To do>
Every line of the records below that holds the word "defined" belongs in the answer.

*** Begin section ***

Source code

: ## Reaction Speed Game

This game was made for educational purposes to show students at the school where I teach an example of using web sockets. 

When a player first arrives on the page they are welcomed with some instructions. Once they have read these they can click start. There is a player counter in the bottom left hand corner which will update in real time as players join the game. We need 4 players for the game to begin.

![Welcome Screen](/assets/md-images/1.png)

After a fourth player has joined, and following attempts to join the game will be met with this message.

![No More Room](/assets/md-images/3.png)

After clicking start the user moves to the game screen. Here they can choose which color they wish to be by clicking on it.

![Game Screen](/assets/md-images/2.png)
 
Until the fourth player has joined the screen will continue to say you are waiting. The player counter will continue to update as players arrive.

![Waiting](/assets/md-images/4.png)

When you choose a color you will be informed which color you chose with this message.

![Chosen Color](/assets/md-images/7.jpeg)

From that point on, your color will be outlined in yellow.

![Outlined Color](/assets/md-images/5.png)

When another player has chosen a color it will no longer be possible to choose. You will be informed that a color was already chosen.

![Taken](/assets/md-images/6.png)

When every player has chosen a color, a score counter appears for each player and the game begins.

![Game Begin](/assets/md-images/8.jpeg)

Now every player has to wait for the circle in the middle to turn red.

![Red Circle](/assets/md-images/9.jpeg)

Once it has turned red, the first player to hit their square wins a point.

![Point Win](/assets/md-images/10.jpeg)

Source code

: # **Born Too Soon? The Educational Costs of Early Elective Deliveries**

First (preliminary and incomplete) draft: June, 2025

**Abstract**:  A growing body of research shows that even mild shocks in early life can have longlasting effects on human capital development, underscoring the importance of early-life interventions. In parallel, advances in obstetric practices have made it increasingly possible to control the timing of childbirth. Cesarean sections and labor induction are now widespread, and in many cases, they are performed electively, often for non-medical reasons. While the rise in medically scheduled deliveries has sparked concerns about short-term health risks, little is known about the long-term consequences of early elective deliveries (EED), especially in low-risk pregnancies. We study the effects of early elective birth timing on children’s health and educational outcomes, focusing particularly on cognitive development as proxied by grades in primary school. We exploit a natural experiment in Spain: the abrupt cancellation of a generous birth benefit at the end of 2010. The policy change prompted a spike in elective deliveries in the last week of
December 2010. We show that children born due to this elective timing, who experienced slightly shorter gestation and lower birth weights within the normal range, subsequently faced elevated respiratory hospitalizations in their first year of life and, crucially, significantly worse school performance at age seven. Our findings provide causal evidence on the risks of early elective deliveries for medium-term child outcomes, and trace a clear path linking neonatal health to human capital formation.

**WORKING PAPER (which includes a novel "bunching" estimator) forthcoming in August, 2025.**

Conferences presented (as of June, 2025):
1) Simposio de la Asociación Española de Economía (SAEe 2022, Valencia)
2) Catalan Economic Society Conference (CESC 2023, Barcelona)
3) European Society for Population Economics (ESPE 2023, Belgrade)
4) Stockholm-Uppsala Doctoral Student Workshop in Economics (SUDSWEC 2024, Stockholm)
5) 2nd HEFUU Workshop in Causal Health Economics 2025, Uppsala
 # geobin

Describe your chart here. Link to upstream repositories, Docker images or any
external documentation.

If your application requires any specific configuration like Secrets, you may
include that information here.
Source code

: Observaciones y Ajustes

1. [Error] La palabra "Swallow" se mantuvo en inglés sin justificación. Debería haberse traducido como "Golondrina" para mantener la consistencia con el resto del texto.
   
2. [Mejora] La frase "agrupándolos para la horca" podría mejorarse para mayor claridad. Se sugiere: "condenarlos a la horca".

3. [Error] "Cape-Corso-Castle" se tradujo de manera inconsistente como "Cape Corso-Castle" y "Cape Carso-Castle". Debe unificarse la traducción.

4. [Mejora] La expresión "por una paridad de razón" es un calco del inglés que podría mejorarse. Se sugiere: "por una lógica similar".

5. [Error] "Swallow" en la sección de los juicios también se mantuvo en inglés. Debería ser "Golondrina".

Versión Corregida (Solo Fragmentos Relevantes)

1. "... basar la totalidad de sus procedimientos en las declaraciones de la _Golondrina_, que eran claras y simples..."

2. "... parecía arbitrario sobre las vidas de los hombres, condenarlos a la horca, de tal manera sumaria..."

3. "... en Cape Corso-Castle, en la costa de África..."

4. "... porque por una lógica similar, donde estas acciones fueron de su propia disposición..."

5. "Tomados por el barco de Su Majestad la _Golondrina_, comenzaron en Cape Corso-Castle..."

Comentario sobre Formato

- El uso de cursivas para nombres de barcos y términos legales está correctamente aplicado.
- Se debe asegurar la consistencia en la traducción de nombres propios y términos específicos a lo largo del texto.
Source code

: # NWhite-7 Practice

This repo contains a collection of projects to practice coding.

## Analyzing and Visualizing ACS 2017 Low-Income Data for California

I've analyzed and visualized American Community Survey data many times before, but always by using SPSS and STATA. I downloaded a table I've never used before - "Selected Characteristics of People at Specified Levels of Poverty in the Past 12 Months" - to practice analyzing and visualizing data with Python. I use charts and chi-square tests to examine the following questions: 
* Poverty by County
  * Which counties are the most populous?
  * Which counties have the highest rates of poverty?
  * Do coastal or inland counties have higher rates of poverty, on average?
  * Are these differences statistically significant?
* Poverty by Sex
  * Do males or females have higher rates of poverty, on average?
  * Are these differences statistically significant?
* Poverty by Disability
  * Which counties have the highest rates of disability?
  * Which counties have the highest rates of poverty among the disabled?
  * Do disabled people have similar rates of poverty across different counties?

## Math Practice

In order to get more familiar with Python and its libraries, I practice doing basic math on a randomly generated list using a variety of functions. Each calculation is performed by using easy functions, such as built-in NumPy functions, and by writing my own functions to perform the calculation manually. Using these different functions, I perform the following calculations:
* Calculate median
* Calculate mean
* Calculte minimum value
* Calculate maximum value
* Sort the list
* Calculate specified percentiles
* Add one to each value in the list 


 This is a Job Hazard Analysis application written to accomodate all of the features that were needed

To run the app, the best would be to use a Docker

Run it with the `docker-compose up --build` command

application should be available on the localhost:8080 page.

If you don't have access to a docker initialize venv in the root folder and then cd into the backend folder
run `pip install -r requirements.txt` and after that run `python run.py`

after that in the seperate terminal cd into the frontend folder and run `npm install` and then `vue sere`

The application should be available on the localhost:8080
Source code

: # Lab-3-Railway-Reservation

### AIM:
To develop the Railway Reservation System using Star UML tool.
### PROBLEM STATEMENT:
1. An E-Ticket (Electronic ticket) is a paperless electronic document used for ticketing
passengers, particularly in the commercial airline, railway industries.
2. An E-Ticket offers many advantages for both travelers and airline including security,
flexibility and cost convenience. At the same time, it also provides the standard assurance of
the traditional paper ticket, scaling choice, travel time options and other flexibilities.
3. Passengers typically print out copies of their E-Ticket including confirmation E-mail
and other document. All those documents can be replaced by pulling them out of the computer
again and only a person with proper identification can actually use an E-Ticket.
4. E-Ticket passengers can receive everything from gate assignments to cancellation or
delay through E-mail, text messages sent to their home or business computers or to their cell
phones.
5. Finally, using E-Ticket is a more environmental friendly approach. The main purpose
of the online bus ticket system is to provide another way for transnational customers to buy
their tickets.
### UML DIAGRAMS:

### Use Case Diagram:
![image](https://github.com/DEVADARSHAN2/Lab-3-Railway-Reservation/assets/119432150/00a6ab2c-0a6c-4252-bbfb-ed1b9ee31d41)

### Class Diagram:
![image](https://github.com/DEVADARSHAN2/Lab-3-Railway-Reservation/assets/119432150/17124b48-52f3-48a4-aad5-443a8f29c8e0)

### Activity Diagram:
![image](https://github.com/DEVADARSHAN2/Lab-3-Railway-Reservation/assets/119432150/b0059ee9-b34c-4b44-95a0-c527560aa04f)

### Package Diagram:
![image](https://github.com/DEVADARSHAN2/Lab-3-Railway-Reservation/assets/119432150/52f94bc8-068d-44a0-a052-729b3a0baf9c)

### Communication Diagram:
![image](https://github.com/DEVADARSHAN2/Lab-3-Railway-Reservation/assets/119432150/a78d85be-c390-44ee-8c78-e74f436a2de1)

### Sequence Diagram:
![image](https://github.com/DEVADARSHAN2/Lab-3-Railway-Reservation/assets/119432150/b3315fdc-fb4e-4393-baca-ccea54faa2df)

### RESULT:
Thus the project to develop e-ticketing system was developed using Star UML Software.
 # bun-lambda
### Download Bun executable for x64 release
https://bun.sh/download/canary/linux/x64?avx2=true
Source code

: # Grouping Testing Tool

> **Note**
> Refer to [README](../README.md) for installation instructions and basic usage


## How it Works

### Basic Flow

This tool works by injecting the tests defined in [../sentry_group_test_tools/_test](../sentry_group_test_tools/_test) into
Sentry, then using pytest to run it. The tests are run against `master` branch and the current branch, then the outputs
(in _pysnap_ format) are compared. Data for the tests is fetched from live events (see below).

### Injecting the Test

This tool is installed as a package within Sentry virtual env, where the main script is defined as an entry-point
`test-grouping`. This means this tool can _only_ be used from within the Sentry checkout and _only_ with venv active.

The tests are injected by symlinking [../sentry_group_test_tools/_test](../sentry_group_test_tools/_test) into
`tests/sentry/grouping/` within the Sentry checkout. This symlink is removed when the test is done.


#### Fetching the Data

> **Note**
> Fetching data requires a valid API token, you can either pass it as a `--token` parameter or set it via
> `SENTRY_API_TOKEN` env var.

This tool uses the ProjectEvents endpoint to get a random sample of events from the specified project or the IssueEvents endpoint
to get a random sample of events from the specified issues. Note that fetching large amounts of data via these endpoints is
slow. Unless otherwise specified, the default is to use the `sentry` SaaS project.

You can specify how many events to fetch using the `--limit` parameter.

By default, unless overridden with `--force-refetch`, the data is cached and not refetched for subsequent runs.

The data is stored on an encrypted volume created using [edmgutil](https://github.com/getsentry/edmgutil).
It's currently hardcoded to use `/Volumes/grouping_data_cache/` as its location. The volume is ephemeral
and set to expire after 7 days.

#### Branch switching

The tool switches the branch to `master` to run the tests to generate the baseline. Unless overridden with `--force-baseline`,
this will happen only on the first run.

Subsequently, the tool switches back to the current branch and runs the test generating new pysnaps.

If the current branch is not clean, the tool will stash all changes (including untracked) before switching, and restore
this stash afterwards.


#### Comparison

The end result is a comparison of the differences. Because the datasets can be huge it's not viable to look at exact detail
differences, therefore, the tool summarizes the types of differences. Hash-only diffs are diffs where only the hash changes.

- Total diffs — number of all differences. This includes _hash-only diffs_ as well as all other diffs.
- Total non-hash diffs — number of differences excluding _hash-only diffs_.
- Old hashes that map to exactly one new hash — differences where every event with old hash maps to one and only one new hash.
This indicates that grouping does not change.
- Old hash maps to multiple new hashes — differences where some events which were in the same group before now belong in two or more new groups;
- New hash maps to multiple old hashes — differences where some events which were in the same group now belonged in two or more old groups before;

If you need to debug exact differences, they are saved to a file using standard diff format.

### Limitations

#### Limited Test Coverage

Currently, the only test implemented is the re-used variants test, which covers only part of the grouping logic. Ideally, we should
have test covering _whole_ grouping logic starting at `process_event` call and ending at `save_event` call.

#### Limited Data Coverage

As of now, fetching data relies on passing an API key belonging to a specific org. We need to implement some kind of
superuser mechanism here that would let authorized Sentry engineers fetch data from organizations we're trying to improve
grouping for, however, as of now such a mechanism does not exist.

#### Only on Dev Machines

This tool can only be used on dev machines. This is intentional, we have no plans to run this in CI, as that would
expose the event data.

*** End section ***

Completed exercise>
This tool works by injecting the tests defined in [../sentry_group_test_tools/_test](../sentry_group_test_tools/_test) into
This tool is installed as a package within Sentry virtual env, where the main script is defined as an entry-point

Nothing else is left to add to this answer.